Dave Dahl (born January 12, 1963) is an American entrepreneur, known for co-founding Dave's Killer Bread. Prior to it, he had served a total of over 15 years in prison for multiple offenses including drug distribution, burglary, armed robbery, and assault.

Early life and career
Dave Dahl was born in Portland, Oregon. At the age of 9, Dahl began working at the family bakery which was founded by his father James A. "Jim" Dahl in 1955. Dave often fought with his father because he did not like working there and began smoking cigarettes and using other drugs in his teens. He dropped out of high school in 1980.
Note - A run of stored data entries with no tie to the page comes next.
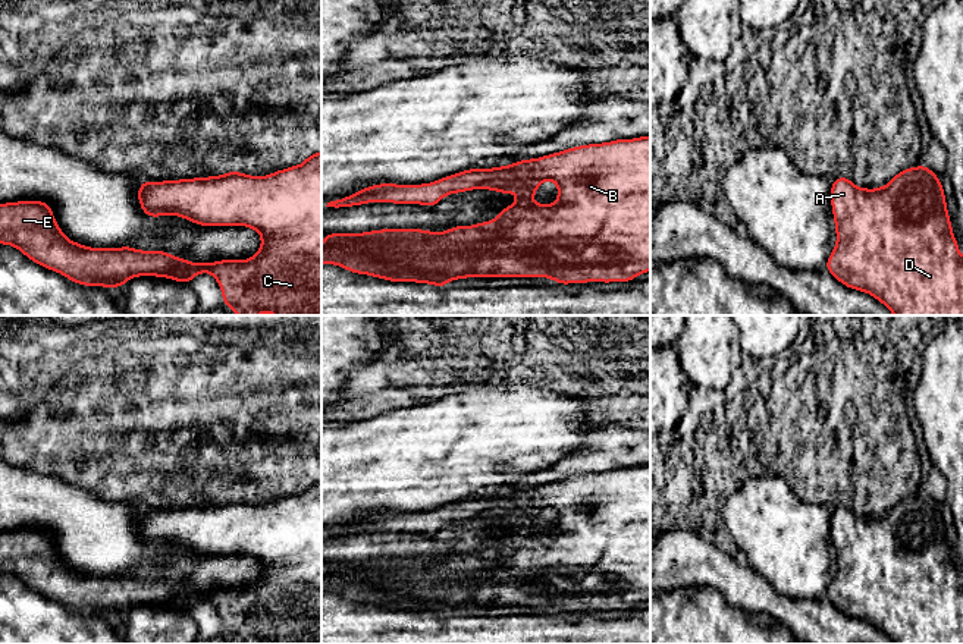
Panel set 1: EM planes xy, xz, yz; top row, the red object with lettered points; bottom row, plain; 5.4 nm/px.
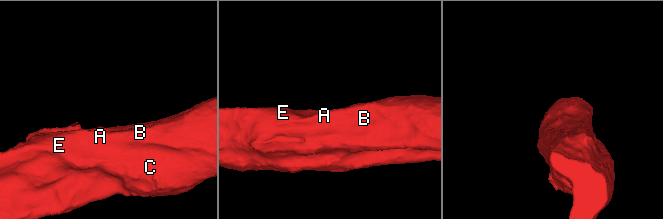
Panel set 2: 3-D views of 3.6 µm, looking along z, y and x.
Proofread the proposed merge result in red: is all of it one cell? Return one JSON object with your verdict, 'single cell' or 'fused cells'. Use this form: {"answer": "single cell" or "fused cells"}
{"answer": "single cell"}

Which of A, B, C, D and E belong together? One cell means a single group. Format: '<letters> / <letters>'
A B C D E

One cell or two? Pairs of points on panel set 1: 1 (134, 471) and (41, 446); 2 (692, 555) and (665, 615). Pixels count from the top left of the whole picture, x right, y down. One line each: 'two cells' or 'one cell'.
1: one cell
2: two cells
In 1987, Dahl was incarcerated for the first time after burglarizing a house. He rejoined the bakery in 1989 after accepting a job offer from his brother Glenn before quitting again and moving to Massachusetts, where he served more time in prison for armed robbery. In 1997, Dahl was arrested again in Portland, Oregon, after which he was incarcerated at the Snake River Correctional Institution near Ontario, Oregon. In 2001, he was placed on a drug treatment program and vocational training in computer-aided drafting and design, which he began to teach other prisoners after excelling at the course. Dahl was released from prison on December 27, 2004, after which he rejoined his brother Glenn at the family bakery for the third time.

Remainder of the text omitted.